The bloody light seemed to be stalking him.
Just as he got to his bike, the light seemed to dive down into the water beneath the bridge, and disappeared, as if it had emerged from there.
Will didn’t stop to investigate further. He jumped on his racing bike and sped, hell-for-bloody-leather away at full speed. He never looked back. Every nerve in his body tingled and he felt that he had escaped with the skin of his clattering teeth. Another second and he was a goner! From what? He had no idea.
Now it was fear that gave him the momentum. He sped the remaining seven kilometres faster than he had ridden in his life before. He was panting and gasping for air like a stranded perch as he pulled up at Honeysuckle Cottage. He knew that his face was white as a bleeding ghost. He waited to get his breath back and regain colour before going inside.

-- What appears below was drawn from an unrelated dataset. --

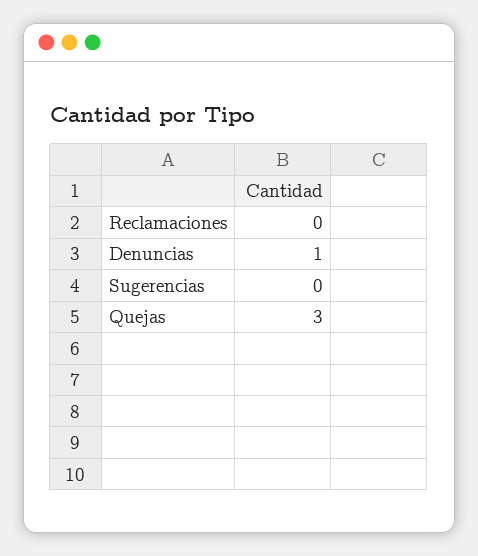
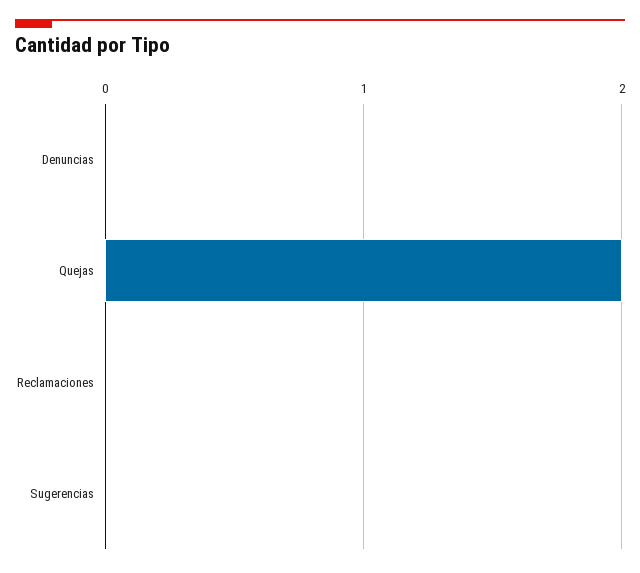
Denuncias: 1 -> 0
Quejas: 3 -> 2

It was something that he would carry with him forever, buried deep within, something that he would not share with a living soul. For fear of being thought mad. Or worse: a gutless, fear-craven sheila.
The female narrator in The Joyce Girl by Annabel Abbs, comes across as a real person in the thrall of personality conflicts. The author has researched in depth the histories of the main characters in recounting Lucia Joyce’s tragic story in the first person. The first person voice is clear, vibrant, youthful and naiive. It suggests, from the outset, the inevitable tragedy to come. The novel begins with Lucia on her way to visit the psychiatrist, Carl Jung, and there is “a shiver in the air and a thin odour of decay drifting across the lake.” From there on the narrator is looking back, showing the highs and lows of her own position within her famous family, and the reasons for her psychological decline. Annabel Abbs manages to capture the Irish voice of the young troubled woman with great success in this first novel.
Finding a voice in fiction, is not only about finding your own voice, but about creating characters who speak to the reader in voices that are authentic and appropriate.